■ WHAT IS NEEDED ■
Update the passage on VPD and dendrometer readings from "By placing the" up to and including "signal to irrigate.", replacing every "VPD" with "vapor pressure deficit".

■ EXTRACT PROVIDED ■
= Beginning of Section =

VPD alongside the dendrometer: reading water stress correctly

The dendrometer and its directly derived values — growth, daily shrinkage and water deficit — tell you what the tree is doing. But they do not always say why the tension rises. For that you need context about the environment, and that is where the VPD comes in.

By placing the VPD alongside the trunk measurements, you see not only that the water tension is rising, but also what is causing it. Two situations look similar on the trunk but call for opposite responses:

  • High VPD, sufficient soil moisture — the tree shrinks a lot during the day because the air is demanding extremely much (a hot, dry, windy day), but recovers fully at night. That is largely normal weather behaviour; often it is enough to wait out the hot day.
  • Moderate VPD, but a rising water deficit — the demand from the air is ordinary, and yet the tree no longer recovers at night and the water deficit accumulates. Then the problem is not in the air but in the soil: there is too little water available. This is the signal to irrigate.

Without the VPD alongside, you cannot tell those two apart — and you risk watering when it is not needed, or waiting when the tree has truly run dry.

In practice: VPD and irrigation decisions

The decision follows from the combination of both signals, not from a single measurement:

  • Strong shrinkage + high VPD + full night-time recovery → weather-driven. The tree is absorbing a hot day as it should; wait and monitor.

= End of Section =

■ SUPPLIED ENTRIES ■
= Beginning of Section =

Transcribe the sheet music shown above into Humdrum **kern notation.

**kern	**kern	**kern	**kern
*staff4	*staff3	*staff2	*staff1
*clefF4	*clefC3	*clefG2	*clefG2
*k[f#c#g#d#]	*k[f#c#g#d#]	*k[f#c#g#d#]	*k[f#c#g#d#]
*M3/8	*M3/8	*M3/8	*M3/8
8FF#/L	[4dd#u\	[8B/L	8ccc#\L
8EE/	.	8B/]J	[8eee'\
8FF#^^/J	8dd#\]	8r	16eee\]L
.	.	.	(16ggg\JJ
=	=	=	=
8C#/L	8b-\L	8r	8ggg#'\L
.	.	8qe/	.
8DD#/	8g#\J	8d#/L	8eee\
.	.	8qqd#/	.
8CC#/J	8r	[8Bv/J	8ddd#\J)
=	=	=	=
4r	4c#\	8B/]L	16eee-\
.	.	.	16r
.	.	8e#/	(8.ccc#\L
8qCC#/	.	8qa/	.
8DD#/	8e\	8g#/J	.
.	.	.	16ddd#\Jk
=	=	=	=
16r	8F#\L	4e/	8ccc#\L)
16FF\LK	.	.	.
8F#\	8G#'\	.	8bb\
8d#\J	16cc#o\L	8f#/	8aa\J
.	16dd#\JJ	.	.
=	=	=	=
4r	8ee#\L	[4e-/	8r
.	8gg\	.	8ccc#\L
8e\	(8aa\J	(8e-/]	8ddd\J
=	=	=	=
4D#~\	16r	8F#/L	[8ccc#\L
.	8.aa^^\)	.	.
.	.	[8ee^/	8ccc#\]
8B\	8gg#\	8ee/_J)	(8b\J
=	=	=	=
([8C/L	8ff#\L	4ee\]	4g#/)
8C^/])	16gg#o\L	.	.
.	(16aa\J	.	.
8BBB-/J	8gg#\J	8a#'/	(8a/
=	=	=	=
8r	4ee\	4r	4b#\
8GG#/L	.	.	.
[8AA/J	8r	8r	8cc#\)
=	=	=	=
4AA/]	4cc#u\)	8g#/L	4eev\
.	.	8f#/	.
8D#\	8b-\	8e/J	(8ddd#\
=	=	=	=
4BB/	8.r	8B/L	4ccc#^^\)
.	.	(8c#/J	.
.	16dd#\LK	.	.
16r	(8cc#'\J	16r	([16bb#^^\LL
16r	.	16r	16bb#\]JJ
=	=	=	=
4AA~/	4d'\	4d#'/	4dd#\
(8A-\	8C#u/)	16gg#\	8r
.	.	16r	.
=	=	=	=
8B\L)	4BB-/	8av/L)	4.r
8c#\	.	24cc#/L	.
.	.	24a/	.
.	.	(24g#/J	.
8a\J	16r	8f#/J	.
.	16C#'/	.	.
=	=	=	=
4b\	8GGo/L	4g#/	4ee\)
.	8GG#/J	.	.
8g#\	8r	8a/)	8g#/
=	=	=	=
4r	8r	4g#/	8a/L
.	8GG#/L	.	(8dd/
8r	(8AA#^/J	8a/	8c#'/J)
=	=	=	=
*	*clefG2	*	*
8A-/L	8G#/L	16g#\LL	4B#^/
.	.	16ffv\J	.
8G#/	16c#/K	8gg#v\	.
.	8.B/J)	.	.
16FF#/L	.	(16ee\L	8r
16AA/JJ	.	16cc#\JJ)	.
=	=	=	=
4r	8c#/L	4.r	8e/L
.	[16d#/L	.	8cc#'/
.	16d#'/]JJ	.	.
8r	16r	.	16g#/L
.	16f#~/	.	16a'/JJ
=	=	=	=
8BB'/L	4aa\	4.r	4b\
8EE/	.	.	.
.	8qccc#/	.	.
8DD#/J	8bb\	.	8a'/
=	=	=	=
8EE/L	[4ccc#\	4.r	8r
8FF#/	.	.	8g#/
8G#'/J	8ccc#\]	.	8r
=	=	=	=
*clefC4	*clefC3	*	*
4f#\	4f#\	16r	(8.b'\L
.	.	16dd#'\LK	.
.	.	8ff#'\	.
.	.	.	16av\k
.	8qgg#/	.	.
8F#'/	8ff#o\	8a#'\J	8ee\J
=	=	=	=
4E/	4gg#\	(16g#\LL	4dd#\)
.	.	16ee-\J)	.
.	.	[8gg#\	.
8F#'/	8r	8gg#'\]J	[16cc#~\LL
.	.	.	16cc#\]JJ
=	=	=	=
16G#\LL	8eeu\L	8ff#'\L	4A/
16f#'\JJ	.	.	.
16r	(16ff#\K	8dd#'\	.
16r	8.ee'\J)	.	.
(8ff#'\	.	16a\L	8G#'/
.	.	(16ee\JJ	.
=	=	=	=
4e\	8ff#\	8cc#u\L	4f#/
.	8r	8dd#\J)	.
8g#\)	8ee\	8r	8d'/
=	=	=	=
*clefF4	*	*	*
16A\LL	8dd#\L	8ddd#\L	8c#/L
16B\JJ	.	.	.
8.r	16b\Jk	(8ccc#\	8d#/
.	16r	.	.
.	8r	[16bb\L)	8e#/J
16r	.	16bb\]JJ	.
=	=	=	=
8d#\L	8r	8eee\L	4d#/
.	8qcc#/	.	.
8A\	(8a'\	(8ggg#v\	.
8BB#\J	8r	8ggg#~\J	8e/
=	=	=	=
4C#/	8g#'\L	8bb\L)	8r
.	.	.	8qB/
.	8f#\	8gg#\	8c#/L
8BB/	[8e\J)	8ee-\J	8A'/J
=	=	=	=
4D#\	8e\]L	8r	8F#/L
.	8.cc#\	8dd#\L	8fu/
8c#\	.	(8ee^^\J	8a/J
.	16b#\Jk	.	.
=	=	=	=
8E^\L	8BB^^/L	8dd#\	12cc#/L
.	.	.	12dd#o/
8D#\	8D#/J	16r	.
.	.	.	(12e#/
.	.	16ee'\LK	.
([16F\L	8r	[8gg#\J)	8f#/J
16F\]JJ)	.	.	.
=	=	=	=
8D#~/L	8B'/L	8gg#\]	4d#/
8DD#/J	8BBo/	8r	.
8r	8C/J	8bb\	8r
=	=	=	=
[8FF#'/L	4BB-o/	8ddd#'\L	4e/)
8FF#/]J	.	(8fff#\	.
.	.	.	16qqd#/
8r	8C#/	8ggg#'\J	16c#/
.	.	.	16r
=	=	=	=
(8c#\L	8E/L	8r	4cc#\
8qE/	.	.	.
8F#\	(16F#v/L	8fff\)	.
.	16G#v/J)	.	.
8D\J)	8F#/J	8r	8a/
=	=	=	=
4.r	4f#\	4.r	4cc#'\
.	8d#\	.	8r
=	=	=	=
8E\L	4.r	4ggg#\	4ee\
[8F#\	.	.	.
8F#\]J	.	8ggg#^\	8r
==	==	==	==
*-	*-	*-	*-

= End of Section =

■ OUTPUT FOR THIS TASK ■
By placing the vapor pressure deficit alongside the trunk measurements, you see not only that the water tension is rising, but also what is causing it. Two situations look similar on the trunk but call for opposite responses:

  • High vapor pressure deficit, sufficient soil moisture — the tree shrinks a lot during the day because the air is demanding extremely much (a hot, dry, windy day), but recovers fully at night. That is largely normal weather behaviour; often it is enough to wait out the hot day.
  • Moderate vapor pressure deficit, but a rising water deficit — the demand from the air is ordinary, and yet the tree no longer recovers at night and the water deficit accumulates. Then the problem is not in the air but in the soil: there is too little water available. This is the signal to irrigate.